Seismic facies classification using machine learning tools

Graham Carter

Instructors: Satinder Chopra & Kurt Marfurt
Date: Nov. 7-8, 2019
Duration: 1 day
Members (early bird/price): CAD$ 800/1000 (plus GST)
Non-members (early bird/price): CAD$ 900/1100 (plus GST)
Location: TBD
Time: TBD


Satinder Chopra has 35 years of experience as a geophysicist specializing in processing, reprocessing, special processing and interactive interpretation of seismic data.  He has rich experience in processing various types of data like VSP, well log data, seismic data, etc, as well as excellent communication skills, as evidenced by the several presentations and talks delivered and books, reports, and papers written. He has been the 2010/11 CSEG Distinguished Lecturer, the 2011/12 AAPG/SEG Distinguished Lecturer and the 2014/15 EAGE e-Distinguished Lecturer. His research interests focus on techniques that are aimed at characterization of reservoirs.  He has published 8 books and more than 450 papers and abstracts and likes to make presentations at any beckoning opportunity. His work and presentations have won several awards, the most notable ones being the 2019 AAPG Distinguished Service Award, 2017 EAGE Honorary Membership Award, 2017 CSEG Symposium honouree, CSEG Honorary Membership (2014) and Meritorious Service (2005) Awards, 2014 APEGA Frank Spragins Award, the 2010 AAPG George Matson Award and the 2013 AAPG Jules Braunstein Award, SEG Best Poster Award (2007), CSEG Best Luncheon Talk award (2007) and several others. He is a member of SEG, CSEG, CSPG, EAGE, AAPG and APEGGA (Association of Professional Engineers, Geologists and Geophysicists of Alberta).

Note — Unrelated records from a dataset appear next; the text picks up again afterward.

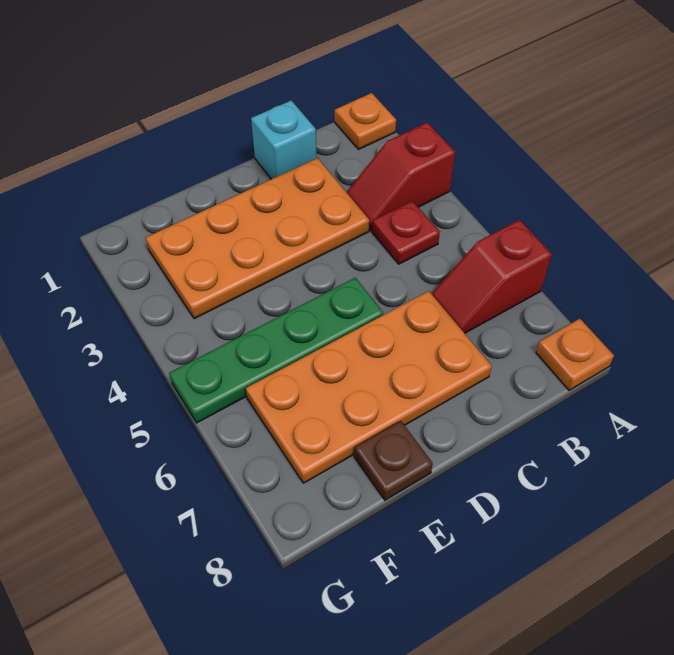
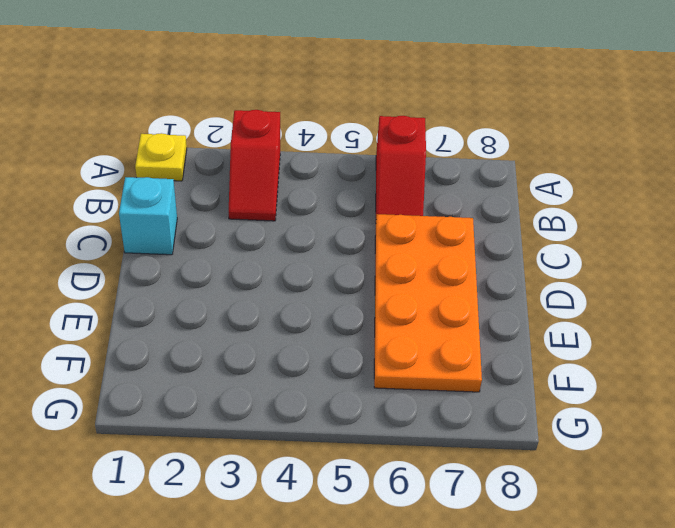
yellow plate A1 level 1 -> orange plate A1 level 1
none -> orange plate A8 level 1
none -> red plate B4 level 1

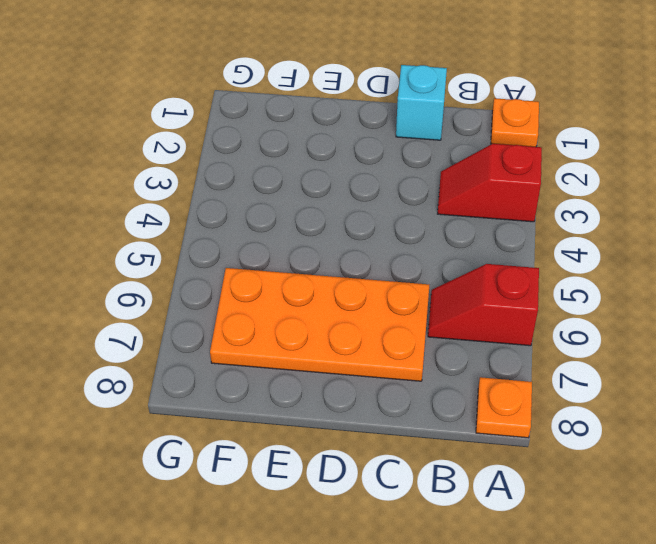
none -> red plate B4 level 1
none -> orange plate C2:F3 level 1

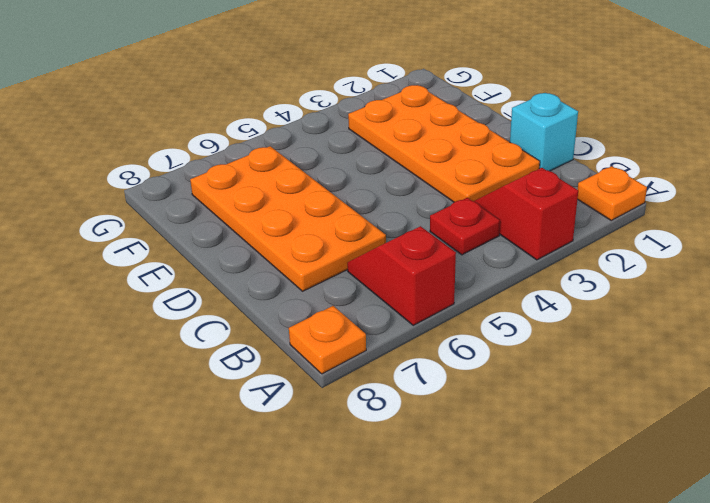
none -> green plate D5:G5 level 1
none -> brown plate E8 level 1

An ongoing challenge to seismic interpreters is to identify and extract heterogeneous seismic facies on data volumes that are continually increasing in size. Geometric, geomechanical, and spectral attributes help to extract key features but add to the number of data volumes to be examined. Common analysis tools include interactive co-rendering, crossplotting, and 3D visualization where we examine more than one attribute at a time, data reduction, where we mathematically reduce the number of data volumes to a more manageable subset, clustering, where the goal is to identify voxels that have similar expressions, and supervised classification, where the computer attempts to mimic the skills of an experienced interpreter. In this two-day course we compare several of the more well-established machine learning techniques: waveform classification, principal component analysis, k-means clustering, and supervised Bayesian classification. We also examine some less common clustering techniques applied to seismic attributes including independent component analysis, self-organizing mapping and generative topographic mapping.  We will demonstrate that the machine learning methods hold promise as each of them exhibits more vertical and spatial resolution than the waveform classification, or the supervised Bayesian classification. Discussion will also encompass the supervised and deep-learning applications.

A novel part of the course would be the practical component that includes the computation of seismic facies using many of the above-mentioned techniques. For this, seismic as well log data will be used from a few different and diverse basins around the world, and the course participants will be able to compute the different facies on them using the software designed and developed for the purpose at the Attribute Assisted Seismic Processing and Interpretation (AASPI) Consortium at the University of Oklahoma. This aspect would make the course more beneficial and the participants would take away the experience of not only generating but displaying the different seismic facies for their interpretation.